ASSIGNMENT: Reproduce the full listing that follows, matching it exactly.

AVAILABLE RECORDS:
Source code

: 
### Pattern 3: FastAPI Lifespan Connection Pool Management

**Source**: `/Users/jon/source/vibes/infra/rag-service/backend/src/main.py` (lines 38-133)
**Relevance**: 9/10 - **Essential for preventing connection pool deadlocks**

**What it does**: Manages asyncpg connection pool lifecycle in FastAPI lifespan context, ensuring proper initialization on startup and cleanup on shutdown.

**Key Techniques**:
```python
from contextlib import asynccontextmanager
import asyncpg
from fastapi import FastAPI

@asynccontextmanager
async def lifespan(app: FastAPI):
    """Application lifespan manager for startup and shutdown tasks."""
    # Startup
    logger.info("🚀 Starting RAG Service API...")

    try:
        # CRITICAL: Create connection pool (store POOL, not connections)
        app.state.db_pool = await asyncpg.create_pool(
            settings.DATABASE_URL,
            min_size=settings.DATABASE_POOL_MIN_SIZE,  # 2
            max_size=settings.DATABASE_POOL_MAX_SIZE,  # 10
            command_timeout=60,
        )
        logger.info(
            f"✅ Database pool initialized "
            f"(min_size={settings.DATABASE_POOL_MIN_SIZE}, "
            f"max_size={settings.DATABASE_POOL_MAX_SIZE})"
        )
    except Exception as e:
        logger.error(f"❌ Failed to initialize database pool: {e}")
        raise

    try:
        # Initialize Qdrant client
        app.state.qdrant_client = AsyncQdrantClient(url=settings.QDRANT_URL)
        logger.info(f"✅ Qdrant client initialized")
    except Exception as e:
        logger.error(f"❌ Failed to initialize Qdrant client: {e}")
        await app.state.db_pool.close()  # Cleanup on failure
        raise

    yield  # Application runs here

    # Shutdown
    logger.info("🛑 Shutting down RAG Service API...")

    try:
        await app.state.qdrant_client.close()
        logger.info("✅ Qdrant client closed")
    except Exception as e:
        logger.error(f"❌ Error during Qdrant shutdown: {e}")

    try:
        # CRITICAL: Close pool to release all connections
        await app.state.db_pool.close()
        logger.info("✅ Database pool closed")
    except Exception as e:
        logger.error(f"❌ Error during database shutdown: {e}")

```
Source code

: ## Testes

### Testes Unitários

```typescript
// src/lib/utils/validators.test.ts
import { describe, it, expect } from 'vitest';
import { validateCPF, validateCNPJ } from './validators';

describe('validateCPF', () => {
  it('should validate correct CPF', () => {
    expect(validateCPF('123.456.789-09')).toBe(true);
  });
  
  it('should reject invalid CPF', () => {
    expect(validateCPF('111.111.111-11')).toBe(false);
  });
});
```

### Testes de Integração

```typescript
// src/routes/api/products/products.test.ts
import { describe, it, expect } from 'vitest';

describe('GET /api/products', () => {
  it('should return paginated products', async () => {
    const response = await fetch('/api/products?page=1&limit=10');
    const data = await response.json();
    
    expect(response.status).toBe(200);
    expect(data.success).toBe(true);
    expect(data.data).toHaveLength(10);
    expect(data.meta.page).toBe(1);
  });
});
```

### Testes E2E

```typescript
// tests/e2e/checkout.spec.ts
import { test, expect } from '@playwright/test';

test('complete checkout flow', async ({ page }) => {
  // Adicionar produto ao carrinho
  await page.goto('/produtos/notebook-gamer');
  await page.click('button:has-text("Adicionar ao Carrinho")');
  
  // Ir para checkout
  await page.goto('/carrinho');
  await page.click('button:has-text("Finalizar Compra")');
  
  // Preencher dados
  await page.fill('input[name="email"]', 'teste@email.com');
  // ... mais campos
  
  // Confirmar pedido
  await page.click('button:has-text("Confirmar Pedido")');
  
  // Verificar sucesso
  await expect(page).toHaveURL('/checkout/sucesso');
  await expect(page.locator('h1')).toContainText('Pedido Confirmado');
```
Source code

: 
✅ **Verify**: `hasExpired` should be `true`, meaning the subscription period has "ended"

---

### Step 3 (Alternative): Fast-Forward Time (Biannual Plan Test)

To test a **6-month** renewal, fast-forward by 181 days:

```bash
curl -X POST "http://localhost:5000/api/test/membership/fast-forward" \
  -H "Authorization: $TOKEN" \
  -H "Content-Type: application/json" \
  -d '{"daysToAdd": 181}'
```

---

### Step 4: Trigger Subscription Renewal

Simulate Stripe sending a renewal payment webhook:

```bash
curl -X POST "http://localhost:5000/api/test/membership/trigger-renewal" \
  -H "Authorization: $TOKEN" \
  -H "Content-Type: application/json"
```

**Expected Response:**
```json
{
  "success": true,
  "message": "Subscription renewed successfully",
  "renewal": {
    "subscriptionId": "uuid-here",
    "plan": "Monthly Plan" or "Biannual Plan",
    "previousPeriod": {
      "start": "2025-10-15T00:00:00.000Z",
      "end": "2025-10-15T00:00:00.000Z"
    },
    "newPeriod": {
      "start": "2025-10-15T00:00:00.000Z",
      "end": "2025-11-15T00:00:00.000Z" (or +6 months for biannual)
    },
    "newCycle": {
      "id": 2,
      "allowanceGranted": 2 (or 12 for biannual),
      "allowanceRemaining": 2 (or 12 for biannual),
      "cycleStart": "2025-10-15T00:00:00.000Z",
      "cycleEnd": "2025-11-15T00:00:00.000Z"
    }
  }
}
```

RESULT OF THIS TASK:
Source code

: 
### Pattern 3: FastAPI Lifespan Connection Pool Management

**Source**: `/Users/jon/source/vibes/infra/rag-service/backend/src/main.py` (lines 38-133)
**Relevance**: 9/10 - **Essential for preventing connection pool deadlocks**

**What it does**: Manages asyncpg connection pool lifecycle in FastAPI lifespan context, ensuring proper initialization on startup and cleanup on shutdown.

**Key Techniques**:
```python
from contextlib import asynccontextmanager
import asyncpg
from fastapi import FastAPI

@asynccontextmanager
async def lifespan(app: FastAPI):
    """Application lifespan manager for startup and shutdown tasks."""
    # Startup
    logger.info("🚀 Starting RAG Service API...")

    try:
        # CRITICAL: Create connection pool (store POOL, not connections)
        app.state.db_pool = await asyncpg.create_pool(
            settings.DATABASE_URL,
            min_size=settings.DATABASE_POOL_MIN_SIZE,  # 2
            max_size=settings.DATABASE_POOL_MAX_SIZE,  # 10
            command_timeout=60,
        )
        logger.info(
            f"✅ Database pool initialized "
            f"(min_size={settings.DATABASE_POOL_MIN_SIZE}, "
            f"max_size={settings.DATABASE_POOL_MAX_SIZE})"
        )
    except Exception as e:
        logger.error(f"❌ Failed to initialize database pool: {e}")
        raise

    try:
        # Initialize Qdrant client
        app.state.qdrant_client = AsyncQdrantClient(url=settings.QDRANT_URL)
        logger.info(f"✅ Qdrant client initialized")
    except Exception as e:
        logger.error(f"❌ Failed to initialize Qdrant client: {e}")
        await app.state.db_pool.close()  # Cleanup on failure
        raise

    yield  # Application runs here

    # Shutdown
    logger.info("🛑 Shutting down RAG Service API...")

    try:
        await app.state.qdrant_client.close()
        logger.info("✅ Qdrant client closed")
    except Exception as e:
        logger.error(f"❌ Error during Qdrant shutdown: {e}")

    try:
        # CRITICAL: Close pool to release all connections
        await app.state.db_pool.close()
        logger.info("✅ Database pool closed")
    except Exception as e:
        logger.error(f"❌ Error during database shutdown: {e}")

```
Source code

: ## Testes

### Testes Unitários

```typescript
// src/lib/utils/validators.test.ts
import { describe, it, expect } from 'vitest';
import { validateCPF, validateCNPJ } from './validators';

describe('validateCPF', () => {
  it('should validate correct CPF', () => {
    expect(validateCPF('123.456.789-09')).toBe(true);
  });
  
  it('should reject invalid CPF', () => {
    expect(validateCPF('111.111.111-11')).toBe(false);
  });
});
```

### Testes de Integração

```typescript
// src/routes/api/products/products.test.ts
import { describe, it, expect } from 'vitest';

describe('GET /api/products', () => {
  it('should return paginated products', async () => {
    const response = await fetch('/api/products?page=1&limit=10');
    const data = await response.json();
    
    expect(response.status).toBe(200);
    expect(data.success).toBe(true);
    expect(data.data).toHaveLength(10);
    expect(data.meta.page).toBe(1);
  });
});
```

### Testes E2E

```typescript
// tests/e2e/checkout.spec.ts
import { test, expect } from '@playwright/test';

test('complete checkout flow', async ({ page }) => {
  // Adicionar produto ao carrinho
  await page.goto('/produtos/notebook-gamer');
  await page.click('button:has-text("Adicionar ao Carrinho")');
  
  // Ir para checkout
  await page.goto('/carrinho');
  await page.click('button:has-text("Finalizar Compra")');
  
  // Preencher dados
  await page.fill('input[name="email"]', 'teste@email.com');
  // ... mais campos
  
  // Confirmar pedido
  await page.click('button:has-text("Confirmar Pedido")');
  
  // Verificar sucesso
  await expect(page).toHaveURL('/checkout/sucesso');
  await expect(page.locator('h1')).toContainText('Pedido Confirmado');
```
Source code

: 
✅ **Verify**: `hasExpired` should be `true`, meaning the subscription period has "ended"

---

### Step 3 (Alternative): Fast-Forward Time (Biannual Plan Test)

To test a **6-month** renewal, fast-forward by 181 days:

```bash
curl -X POST "http://localhost:5000/api/test/membership/fast-forward" \
  -H "Authorization: $TOKEN" \
  -H "Content-Type: application/json" \
  -d '{"daysToAdd": 181}'
```

---

### Step 4: Trigger Subscription Renewal

Simulate Stripe sending a renewal payment webhook:

```bash
curl -X POST "http://localhost:5000/api/test/membership/trigger-renewal" \
  -H "Authorization: $TOKEN" \
  -H "Content-Type: application/json"
```

**Expected Response:**
```json
{
  "success": true,
  "message": "Subscription renewed successfully",
  "renewal": {
    "subscriptionId": "uuid-here",
    "plan": "Monthly Plan" or "Biannual Plan",
    "previousPeriod": {
      "start": "2025-10-15T00:00:00.000Z",
      "end": "2025-10-15T00:00:00.000Z"
    },
    "newPeriod": {
      "start": "2025-10-15T00:00:00.000Z",
      "end": "2025-11-15T00:00:00.000Z" (or +6 months for biannual)
    },
    "newCycle": {
      "id": 2,
      "allowanceGranted": 2 (or 12 for biannual),
      "allowanceRemaining": 2 (or 12 for biannual),
      "cycleStart": "2025-10-15T00:00:00.000Z",
      "cycleEnd": "2025-11-15T00:00:00.000Z"
    }
  }
}
```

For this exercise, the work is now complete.